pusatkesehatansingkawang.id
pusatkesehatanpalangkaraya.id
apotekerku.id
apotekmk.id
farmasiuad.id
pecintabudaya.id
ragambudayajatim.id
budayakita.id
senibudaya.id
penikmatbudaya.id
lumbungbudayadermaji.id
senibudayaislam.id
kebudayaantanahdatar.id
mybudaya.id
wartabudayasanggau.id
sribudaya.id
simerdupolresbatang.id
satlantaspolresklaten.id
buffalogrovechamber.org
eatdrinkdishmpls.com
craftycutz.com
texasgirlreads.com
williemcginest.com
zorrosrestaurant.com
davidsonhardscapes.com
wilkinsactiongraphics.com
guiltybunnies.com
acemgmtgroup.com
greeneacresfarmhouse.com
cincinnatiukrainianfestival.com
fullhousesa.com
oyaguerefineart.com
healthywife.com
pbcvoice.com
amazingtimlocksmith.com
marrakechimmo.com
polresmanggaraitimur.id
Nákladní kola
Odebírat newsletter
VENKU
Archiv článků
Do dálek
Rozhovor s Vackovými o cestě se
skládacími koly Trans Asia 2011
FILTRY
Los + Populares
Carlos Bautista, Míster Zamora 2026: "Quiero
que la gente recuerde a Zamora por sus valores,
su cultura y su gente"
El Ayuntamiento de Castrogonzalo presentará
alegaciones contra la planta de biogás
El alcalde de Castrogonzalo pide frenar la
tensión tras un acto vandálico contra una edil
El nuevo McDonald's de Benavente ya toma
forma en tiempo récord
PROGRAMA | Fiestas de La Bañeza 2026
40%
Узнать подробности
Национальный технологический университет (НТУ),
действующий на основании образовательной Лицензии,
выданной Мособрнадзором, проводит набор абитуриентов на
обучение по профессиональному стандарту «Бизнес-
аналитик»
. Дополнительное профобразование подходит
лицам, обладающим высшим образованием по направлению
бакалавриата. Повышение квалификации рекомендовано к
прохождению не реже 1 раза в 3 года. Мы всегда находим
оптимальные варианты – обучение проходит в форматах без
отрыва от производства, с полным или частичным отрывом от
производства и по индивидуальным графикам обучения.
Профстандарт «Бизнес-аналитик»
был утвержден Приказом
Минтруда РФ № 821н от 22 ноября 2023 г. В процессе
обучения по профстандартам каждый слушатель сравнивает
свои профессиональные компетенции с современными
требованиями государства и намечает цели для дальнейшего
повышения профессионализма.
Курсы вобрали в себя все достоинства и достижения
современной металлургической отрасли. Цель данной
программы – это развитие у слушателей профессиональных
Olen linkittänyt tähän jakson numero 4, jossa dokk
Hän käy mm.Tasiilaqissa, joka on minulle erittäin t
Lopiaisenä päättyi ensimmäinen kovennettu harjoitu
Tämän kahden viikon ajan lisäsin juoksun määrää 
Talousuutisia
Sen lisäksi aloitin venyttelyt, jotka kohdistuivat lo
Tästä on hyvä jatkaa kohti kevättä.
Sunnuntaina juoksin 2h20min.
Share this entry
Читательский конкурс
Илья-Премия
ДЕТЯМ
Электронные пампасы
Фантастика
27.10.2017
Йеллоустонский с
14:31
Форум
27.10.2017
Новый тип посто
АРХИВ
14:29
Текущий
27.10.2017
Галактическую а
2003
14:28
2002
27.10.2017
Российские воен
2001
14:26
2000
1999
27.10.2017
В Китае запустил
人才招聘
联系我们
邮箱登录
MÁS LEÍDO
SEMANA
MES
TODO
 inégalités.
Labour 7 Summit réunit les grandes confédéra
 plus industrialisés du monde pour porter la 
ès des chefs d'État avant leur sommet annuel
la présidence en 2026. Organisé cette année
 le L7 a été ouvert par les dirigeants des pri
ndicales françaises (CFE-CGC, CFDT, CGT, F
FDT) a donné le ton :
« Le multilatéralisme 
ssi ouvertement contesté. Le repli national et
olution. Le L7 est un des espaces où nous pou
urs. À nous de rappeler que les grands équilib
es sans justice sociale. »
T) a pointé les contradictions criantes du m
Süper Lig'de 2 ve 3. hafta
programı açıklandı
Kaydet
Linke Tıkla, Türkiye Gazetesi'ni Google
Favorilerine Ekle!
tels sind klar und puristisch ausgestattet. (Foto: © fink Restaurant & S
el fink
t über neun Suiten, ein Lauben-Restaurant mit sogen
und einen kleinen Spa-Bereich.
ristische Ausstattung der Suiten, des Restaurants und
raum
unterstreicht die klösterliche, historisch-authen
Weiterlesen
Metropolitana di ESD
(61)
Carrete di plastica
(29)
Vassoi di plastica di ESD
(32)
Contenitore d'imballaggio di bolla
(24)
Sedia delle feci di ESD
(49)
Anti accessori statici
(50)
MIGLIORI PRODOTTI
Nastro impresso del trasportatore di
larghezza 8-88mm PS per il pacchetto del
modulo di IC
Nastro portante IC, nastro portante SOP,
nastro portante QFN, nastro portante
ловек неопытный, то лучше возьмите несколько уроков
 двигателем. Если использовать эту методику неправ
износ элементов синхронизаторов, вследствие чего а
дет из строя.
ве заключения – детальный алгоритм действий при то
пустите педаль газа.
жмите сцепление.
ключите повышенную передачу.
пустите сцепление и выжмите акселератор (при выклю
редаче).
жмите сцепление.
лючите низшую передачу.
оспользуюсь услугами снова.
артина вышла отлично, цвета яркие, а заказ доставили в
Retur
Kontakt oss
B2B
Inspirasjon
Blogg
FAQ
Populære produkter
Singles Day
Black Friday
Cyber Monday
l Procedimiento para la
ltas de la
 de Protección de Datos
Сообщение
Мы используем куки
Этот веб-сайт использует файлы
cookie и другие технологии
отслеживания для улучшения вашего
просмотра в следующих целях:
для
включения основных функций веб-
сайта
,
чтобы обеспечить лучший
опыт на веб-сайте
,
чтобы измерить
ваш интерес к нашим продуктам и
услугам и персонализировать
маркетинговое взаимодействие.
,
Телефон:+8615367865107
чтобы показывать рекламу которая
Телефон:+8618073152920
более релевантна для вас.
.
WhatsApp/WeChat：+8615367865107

**EXERCISE INSTRUCTIONS:** In this exercise, repeat the entries above verbatim.

**ANSWER BOX:**
pusatkesehatansingkawang.id
pusatkesehatanpalangkaraya.id
apotekerku.id
apotekmk.id
farmasiuad.id
pecintabudaya.id
ragambudayajatim.id
budayakita.id
senibudaya.id
penikmatbudaya.id
lumbungbudayadermaji.id
senibudayaislam.id
kebudayaantanahdatar.id
mybudaya.id
wartabudayasanggau.id
sribudaya.id
simerdupolresbatang.id
satlantaspolresklaten.id
buffalogrovechamber.org
eatdrinkdishmpls.com
craftycutz.com
texasgirlreads.com
williemcginest.com
zorrosrestaurant.com
davidsonhardscapes.com
wilkinsactiongraphics.com
guiltybunnies.com
acemgmtgroup.com
greeneacresfarmhouse.com
cincinnatiukrainianfestival.com
fullhousesa.com
oyaguerefineart.com
healthywife.com
pbcvoice.com
amazingtimlocksmith.com
marrakechimmo.com
polresmanggaraitimur.id
Nákladní kola
Odebírat newsletter
VENKU
Archiv článků
Do dálek
Rozhovor s Vackovými o cestě se
skládacími koly Trans Asia 2011
FILTRY
Los + Populares
Carlos Bautista, Míster Zamora 2026: "Quiero
que la gente recuerde a Zamora por sus valores,
su cultura y su gente"
El Ayuntamiento de Castrogonzalo presentará
alegaciones contra la planta de biogás
El alcalde de Castrogonzalo pide frenar la
tensión tras un acto vandálico contra una edil
El nuevo McDonald's de Benavente ya toma
forma en tiempo récord
PROGRAMA | Fiestas de La Bañeza 2026
40%
Узнать подробности
Национальный технологический университет (НТУ),
действующий на основании образовательной Лицензии,
выданной Мособрнадзором, проводит набор абитуриентов на
обучение по профессиональному стандарту «Бизнес-
аналитик»
. Дополнительное профобразование подходит
лицам, обладающим высшим образованием по направлению
бакалавриата. Повышение квалификации рекомендовано к
прохождению не реже 1 раза в 3 года. Мы всегда находим
оптимальные варианты – обучение проходит в форматах без
отрыва от производства, с полным или частичным отрывом от
производства и по индивидуальным графикам обучения.
Профстандарт «Бизнес-аналитик»
был утвержден Приказом
Минтруда РФ № 821н от 22 ноября 2023 г. В процессе
обучения по профстандартам каждый слушатель сравнивает
свои профессиональные компетенции с современными
требованиями государства и намечает цели для дальнейшего
повышения профессионализма.
Курсы вобрали в себя все достоинства и достижения
современной металлургической отрасли. Цель данной
программы – это развитие у слушателей профессиональных
Olen linkittänyt tähän jakson numero 4, jossa dokk
Hän käy mm.Tasiilaqissa, joka on minulle erittäin t
Lopiaisenä päättyi ensimmäinen kovennettu harjoitu
Tämän kahden viikon ajan lisäsin juoksun määrää 
Talousuutisia
Sen lisäksi aloitin venyttelyt, jotka kohdistuivat lo
Tästä on hyvä jatkaa kohti kevättä.
Sunnuntaina juoksin 2h20min.
Share this entry
Читательский конкурс
Илья-Премия
ДЕТЯМ
Электронные пампасы
Фантастика
27.10.2017
Йеллоустонский с
14:31
Форум
27.10.2017
Новый тип посто
АРХИВ
14:29
Текущий
27.10.2017
Галактическую а
2003
14:28
2002
27.10.2017
Российские воен
2001
14:26
2000
1999
27.10.2017
В Китае запустил
人才招聘
联系我们
邮箱登录
MÁS LEÍDO
SEMANA
MES
TODO
 inégalités.
Labour 7 Summit réunit les grandes confédéra
 plus industrialisés du monde pour porter la 
ès des chefs d'État avant leur sommet annuel
la présidence en 2026. Organisé cette année
 le L7 a été ouvert par les dirigeants des pri
ndicales françaises (CFE-CGC, CFDT, CGT, F
FDT) a donné le ton :
« Le multilatéralisme 
ssi ouvertement contesté. Le repli national et
olution. Le L7 est un des espaces où nous pou
urs. À nous de rappeler que les grands équilib
es sans justice sociale. »
T) a pointé les contradictions criantes du m
Süper Lig'de 2 ve 3. hafta
programı açıklandı
Kaydet
Linke Tıkla, Türkiye Gazetesi'ni Google
Favorilerine Ekle!
tels sind klar und puristisch ausgestattet. (Foto: © fink Restaurant & S
el fink
t über neun Suiten, ein Lauben-Restaurant mit sogen
und einen kleinen Spa-Bereich.
ristische Ausstattung der Suiten, des Restaurants und
raum
unterstreicht die klösterliche, historisch-authen
Weiterlesen
Metropolitana di ESD
(61)
Carrete di plastica
(29)
Vassoi di plastica di ESD
(32)
Contenitore d'imballaggio di bolla
(24)
Sedia delle feci di ESD
(49)
Anti accessori statici
(50)
MIGLIORI PRODOTTI
Nastro impresso del trasportatore di
larghezza 8-88mm PS per il pacchetto del
modulo di IC
Nastro portante IC, nastro portante SOP,
nastro portante QFN, nastro portante
ловек неопытный, то лучше возьмите несколько уроков
 двигателем. Если использовать эту методику неправ
износ элементов синхронизаторов, вследствие чего а
дет из строя.
ве заключения – детальный алгоритм действий при то
пустите педаль газа.
жмите сцепление.
ключите повышенную передачу.
пустите сцепление и выжмите акселератор (при выклю
редаче).
жмите сцепление.
лючите низшую передачу.
оспользуюсь услугами снова.
артина вышла отлично, цвета яркие, а заказ доставили в
Retur
Kontakt oss
B2B
Inspirasjon
Blogg
FAQ
Populære produkter
Singles Day
Black Friday
Cyber Monday
l Procedimiento para la
ltas de la
 de Protección de Datos
Сообщение
Мы используем куки
Этот веб-сайт использует файлы
cookie и другие технологии
отслеживания для улучшения вашего
просмотра в следующих целях:
для
включения основных функций веб-
сайта
,
чтобы обеспечить лучший
опыт на веб-сайте
,
чтобы измерить
ваш интерес к нашим продуктам и
услугам и персонализировать
маркетинговое взаимодействие.
,
Телефон:+8615367865107
чтобы показывать рекламу которая
Телефон:+8618073152920
более релевантна для вас.
.
WhatsApp/WeChat：+8615367865107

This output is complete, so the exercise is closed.